My littlest baby came into the world in 2009 in La Plata, Argentina.

Whenever I tell people that my two younger kids were born in South America, I get the look. The one that says that they are picturing me laboring in a grass hut with only a local midwife on call. Let me set the record straight. I gave birth by planned C-section in two different hospitals in two different Argentine cities. Both were clean and comfortable and used the most advanced medical methods and technologies.

Which isn’t to say that they were completely modern.

After experiencing a few cultural surprises when the boy was born, we felt like we had a better handle on what we would experience with our last birth. We had a doctor we loved and had visited the maternity floor during previous checkups. Our C-section was the first thing on the surgical schedule for the day, which was meant to ensure that we’d be there early enough to get a private room. Everything was set to go.

We showed up at 7:00 on a Monday morning, received the promised room, and a nurse came with the gown I was to put on before he escorted me down to the surgical floor. Nate asked if there were scrubs for him. The man blinked a few times before understanding.

“Oh no,” he said, “you can’t go into the operating room. You’ll wait in the surgical waiting room.”

We exchanged a glance that asked each other if we’d both heard the same thing. Some times Spanish is a tricky language, so you never know, right?

“I was in the operating room for both of my other children’s deliveries,” Nate explained.

“No,” the nurse said. “It’s hospital policy. Fathers aren’t allowed in the OR. The waiting room is right outside. I’ll show you.”

My heart sank, but I was already in the delivery zone. I had come here to get this baby out of me, and I would do whatever it took to make that happen. There are moments for fighting the man, and then there are moments for letting the man make whatever stupid policies he wants as long as he gives you your baby safely and makes it so that you aren’t pregnant any more.

I shrugged at Nate. He shrugged at me. “Lead the way.”

A few minutes later, I said good-bye to my husband and was led into a sterile room where I was told to sit on the metal table and wait for the anesthesiologist. I breathed deeply, preparing myself for the worst part of a C-section: the epidural.

There must be something problematic about my vertebrae because no one seems able to get that epidural in on the first try.

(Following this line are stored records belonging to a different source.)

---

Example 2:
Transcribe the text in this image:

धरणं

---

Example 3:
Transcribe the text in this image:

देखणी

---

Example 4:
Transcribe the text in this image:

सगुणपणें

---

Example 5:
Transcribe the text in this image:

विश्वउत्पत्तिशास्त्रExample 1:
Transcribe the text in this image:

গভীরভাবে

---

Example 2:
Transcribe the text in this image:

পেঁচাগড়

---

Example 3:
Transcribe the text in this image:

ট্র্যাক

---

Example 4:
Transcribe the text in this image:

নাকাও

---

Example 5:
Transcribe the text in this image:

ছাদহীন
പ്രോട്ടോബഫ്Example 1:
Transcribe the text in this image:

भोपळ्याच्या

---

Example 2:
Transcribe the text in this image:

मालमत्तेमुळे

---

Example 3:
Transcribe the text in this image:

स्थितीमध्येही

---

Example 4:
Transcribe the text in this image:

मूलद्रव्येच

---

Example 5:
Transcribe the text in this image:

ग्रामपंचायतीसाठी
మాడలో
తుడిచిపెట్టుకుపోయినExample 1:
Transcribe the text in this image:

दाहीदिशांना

With my previous babies, I had squeezed Nate’s hand while a stranger repeatedly stuck a needle in my back, but this time, Nate was biding his time in a 1950’s-style father’s waiting room so this time I squeezed the edge of the cold table. It was not as reassuring. The pain made little spots dance in front of my eyes. When the anesthesiologist told me it was over and that I should lie down on my back, I felt nothing but relief.

For about two minutes.

Two minutes is the maximum time you can lie on your back when you are nine months pregnant before the pain in your hips and the pressure on your internal organs becomes all you can think about.

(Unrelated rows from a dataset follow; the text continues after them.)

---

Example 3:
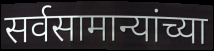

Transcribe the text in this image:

सर्वसामान्यांच्या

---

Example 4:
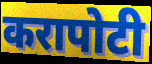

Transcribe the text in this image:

करापोटी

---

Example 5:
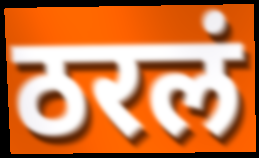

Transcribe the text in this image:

ठरलं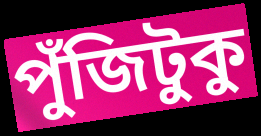
পুঁজিটুকুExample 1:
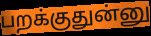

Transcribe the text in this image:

பறக்குதுன்னு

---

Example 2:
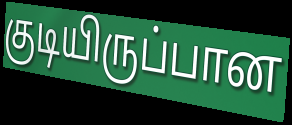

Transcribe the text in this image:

குடியிருப்பான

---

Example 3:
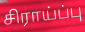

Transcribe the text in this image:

சிராய்ப்பு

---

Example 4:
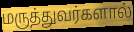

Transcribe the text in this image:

மருத்துவர்களால்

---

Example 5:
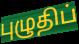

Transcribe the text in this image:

புழுதிப்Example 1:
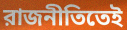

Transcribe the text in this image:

রাজনীতিতেই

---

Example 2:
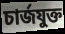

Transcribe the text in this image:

চার্জযুক্ত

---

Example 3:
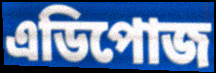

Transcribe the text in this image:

এডিপোজ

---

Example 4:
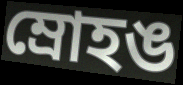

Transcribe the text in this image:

ম্রোহঙ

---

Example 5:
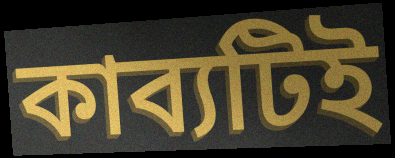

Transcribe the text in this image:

কাব্যটিই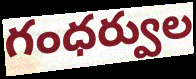
గంధర్వుల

Ten minutes dragged by. Then fifteen.

A new, more chipper nurse entered the room. She had come to apologize profusely. My doctor was running late, as her mother had fallen that morning and hit her head. It would be a half hour or so before the surgery could start. She was really sorry, but they would keep monitoring me, and I could just rest there, and they’d start as soon as they possibly could. Would I like her to turn on the radio to keep me company? Without waiting for an answer, she flipped the music on and bustled back out of the room.

Dazed, I listened to the end of a Spanish song I didn’t recognize and then groaned when a news report came on next. The announcers just wanted to let us know that there had been a brutal murder in our city early that morning. A wife had killed her husband and then herself. She’d used a knife. The report was very detailed. (I briefly wondered if the woman had been pregnant and her husband had suggested she lie on her back. If so, maybe the homicide was justified.)

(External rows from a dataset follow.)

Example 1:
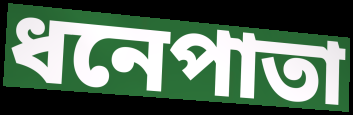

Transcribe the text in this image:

ধনেপাতা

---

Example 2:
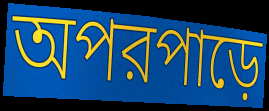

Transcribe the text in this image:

অপরপাড়ে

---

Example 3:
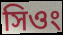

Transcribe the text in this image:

সিওং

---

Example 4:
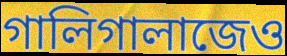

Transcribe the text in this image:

গালিগালাজেও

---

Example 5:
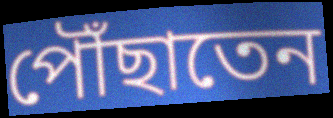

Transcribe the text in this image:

পৌঁছাতেন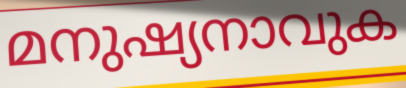
മനുഷ്യനാവുക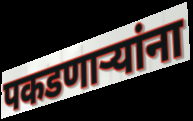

By this point I was beginning to feel a bit hysterical. Was this the birth of one of my precious children or was I trapped in a badly-written sitcom?

When the reporter finally stopped describing the bloody scene and music began to play again, I took deep breaths to calm myself. Until I recognized the song.

It was Madonna singing “Like a Virgin.”

Lying alone on that operating table like the world’s most uncomfortable beached whale, I laughed out loud until tears streamed down my face.

I didn’t know yet if I was about to have a new son or daughter, but I figured whoever this little person was, they must be something special to be ushered into the world in the company of such perfect irony.

I was right.

That baby turned out to be our little Lulu, and it makes perfect sense that on the day she was born, I discovered that half the things I’d learned from having two other children didn’t apply.

It makes perfect sense that at her birth I felt love and frustration, excitement and bafflement in equal measure.

It makes perfect sense that the last thing she heard before entering the world was the sound of my laughter.